Patients with high levels of GAP43 RNA have a significantly worse prognosis compared to those with low levels of GAP43 RNA (Supplementary Figure 4A; HR = 1.45, P = .0001). Importantly, when we further divided patient populations into those with high versus those with low levels of FABP7 RNA, we found no significant difference between GAP43 high compared to GAP43 low in the population with low levels of FABP7 (Supplementary Figure 4B; HR = 1.16, P = .42), while retaining significant difference in patients with high levels of FABP7 (Supplementary Figure 4C; HR = 1.48, P = .001). This suggests that GAP43-mediated GBM aggressiveness is dependent on high levels of FABP7. Further investigation of the prognostic significance of FABP7 and GAP43 as a function of age revealed a highly significant correlation between elevated FABP7 and GAP43 RNA levels and lower survival probability in patients ≤60 years of age, with patients ≤40 years of age being particularly susceptible to elevated levels of FABP7 (Supplementary Figures 5 and 6). Neither FABP7 nor GAP43 levels showed a differential prognostic significance as a function of patient sex. Together, our data point to a functional link between FABP7 and GAP43 expression, with high levels of FABP7 associated with decreased survival in GBM patients, particularly in younger patients.
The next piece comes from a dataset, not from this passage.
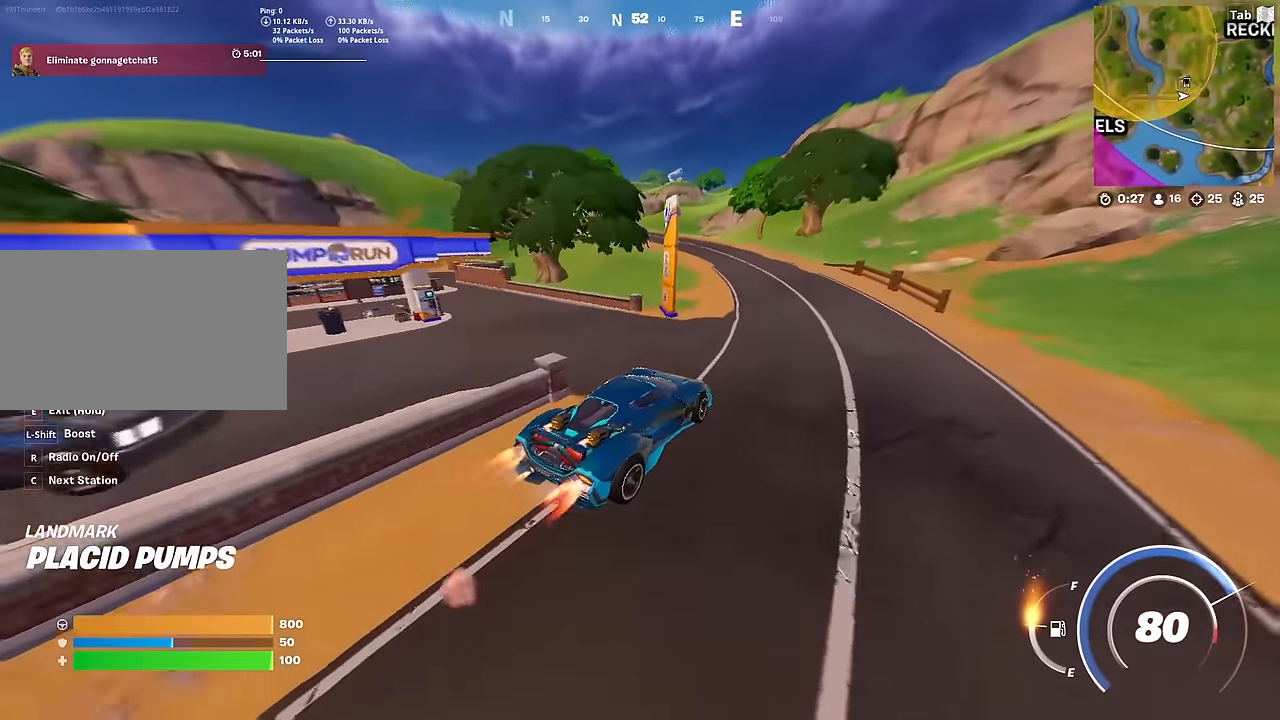
{"keys": ["shift", "w"], "mouse": [], "mouse_move": "still", "events": []}
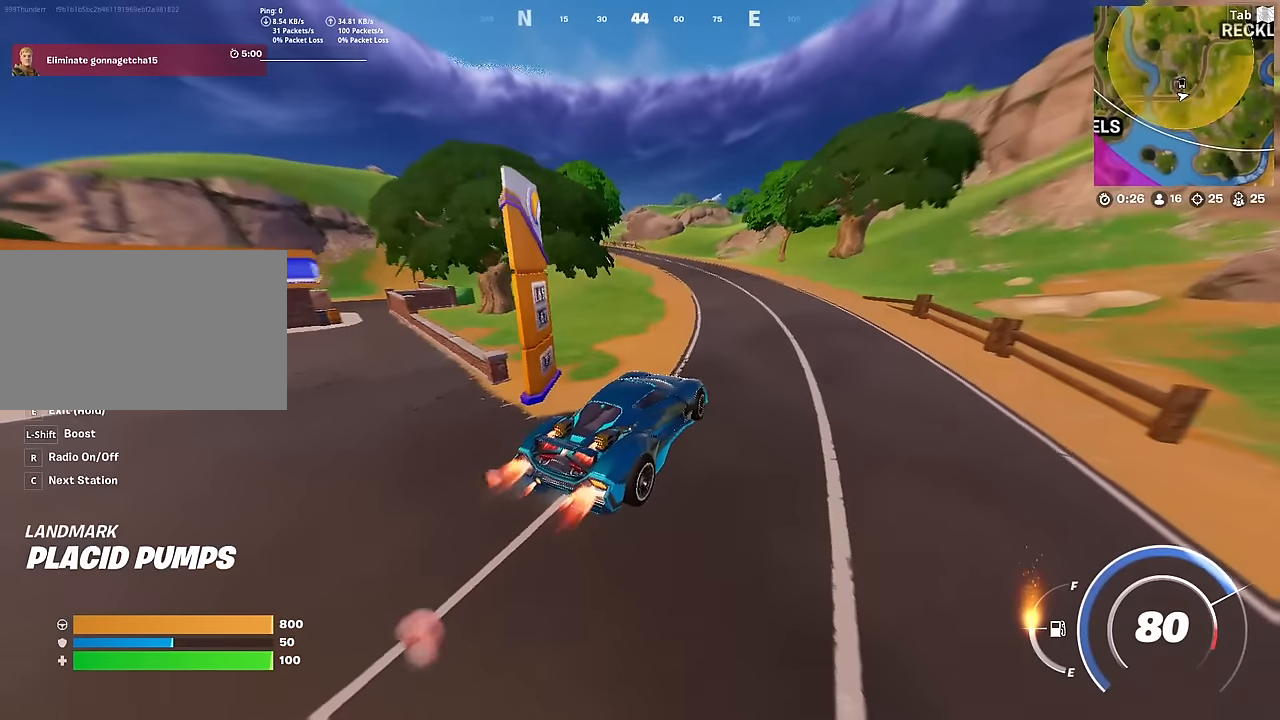
{"keys": ["shift", "w"], "mouse": [], "mouse_move": "left", "events": []}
FABP7 Promotes TM Formation Through GAP43 Phosphorylation
We next addressed a possible role for FABP7 in GBM TM formation using a small molecule inhibitor of FABP7, SBFI-26. We observed strong suppression of TM formation upon FABP7 inhibition in A4-007 and A4-016 cells (Figure 3A). When we analyzed images (ten to twenty images per treatment group), there was a dose-dependent decrease in the numbers of TM per neurosphere (Figure 3B), TM length (Figure 3C), as well as protrusiveness (Figure 3D). To address potential off-target effects of the inhibitor, we knocked down FABP7 in A4-007 neurosphere cultures using shRNA to evaluate TM formation. Consistent with FABP7 inhibition, we observed an extensive reduction in TM formation upon FABP7 knockdown (Supplementary Figure 7).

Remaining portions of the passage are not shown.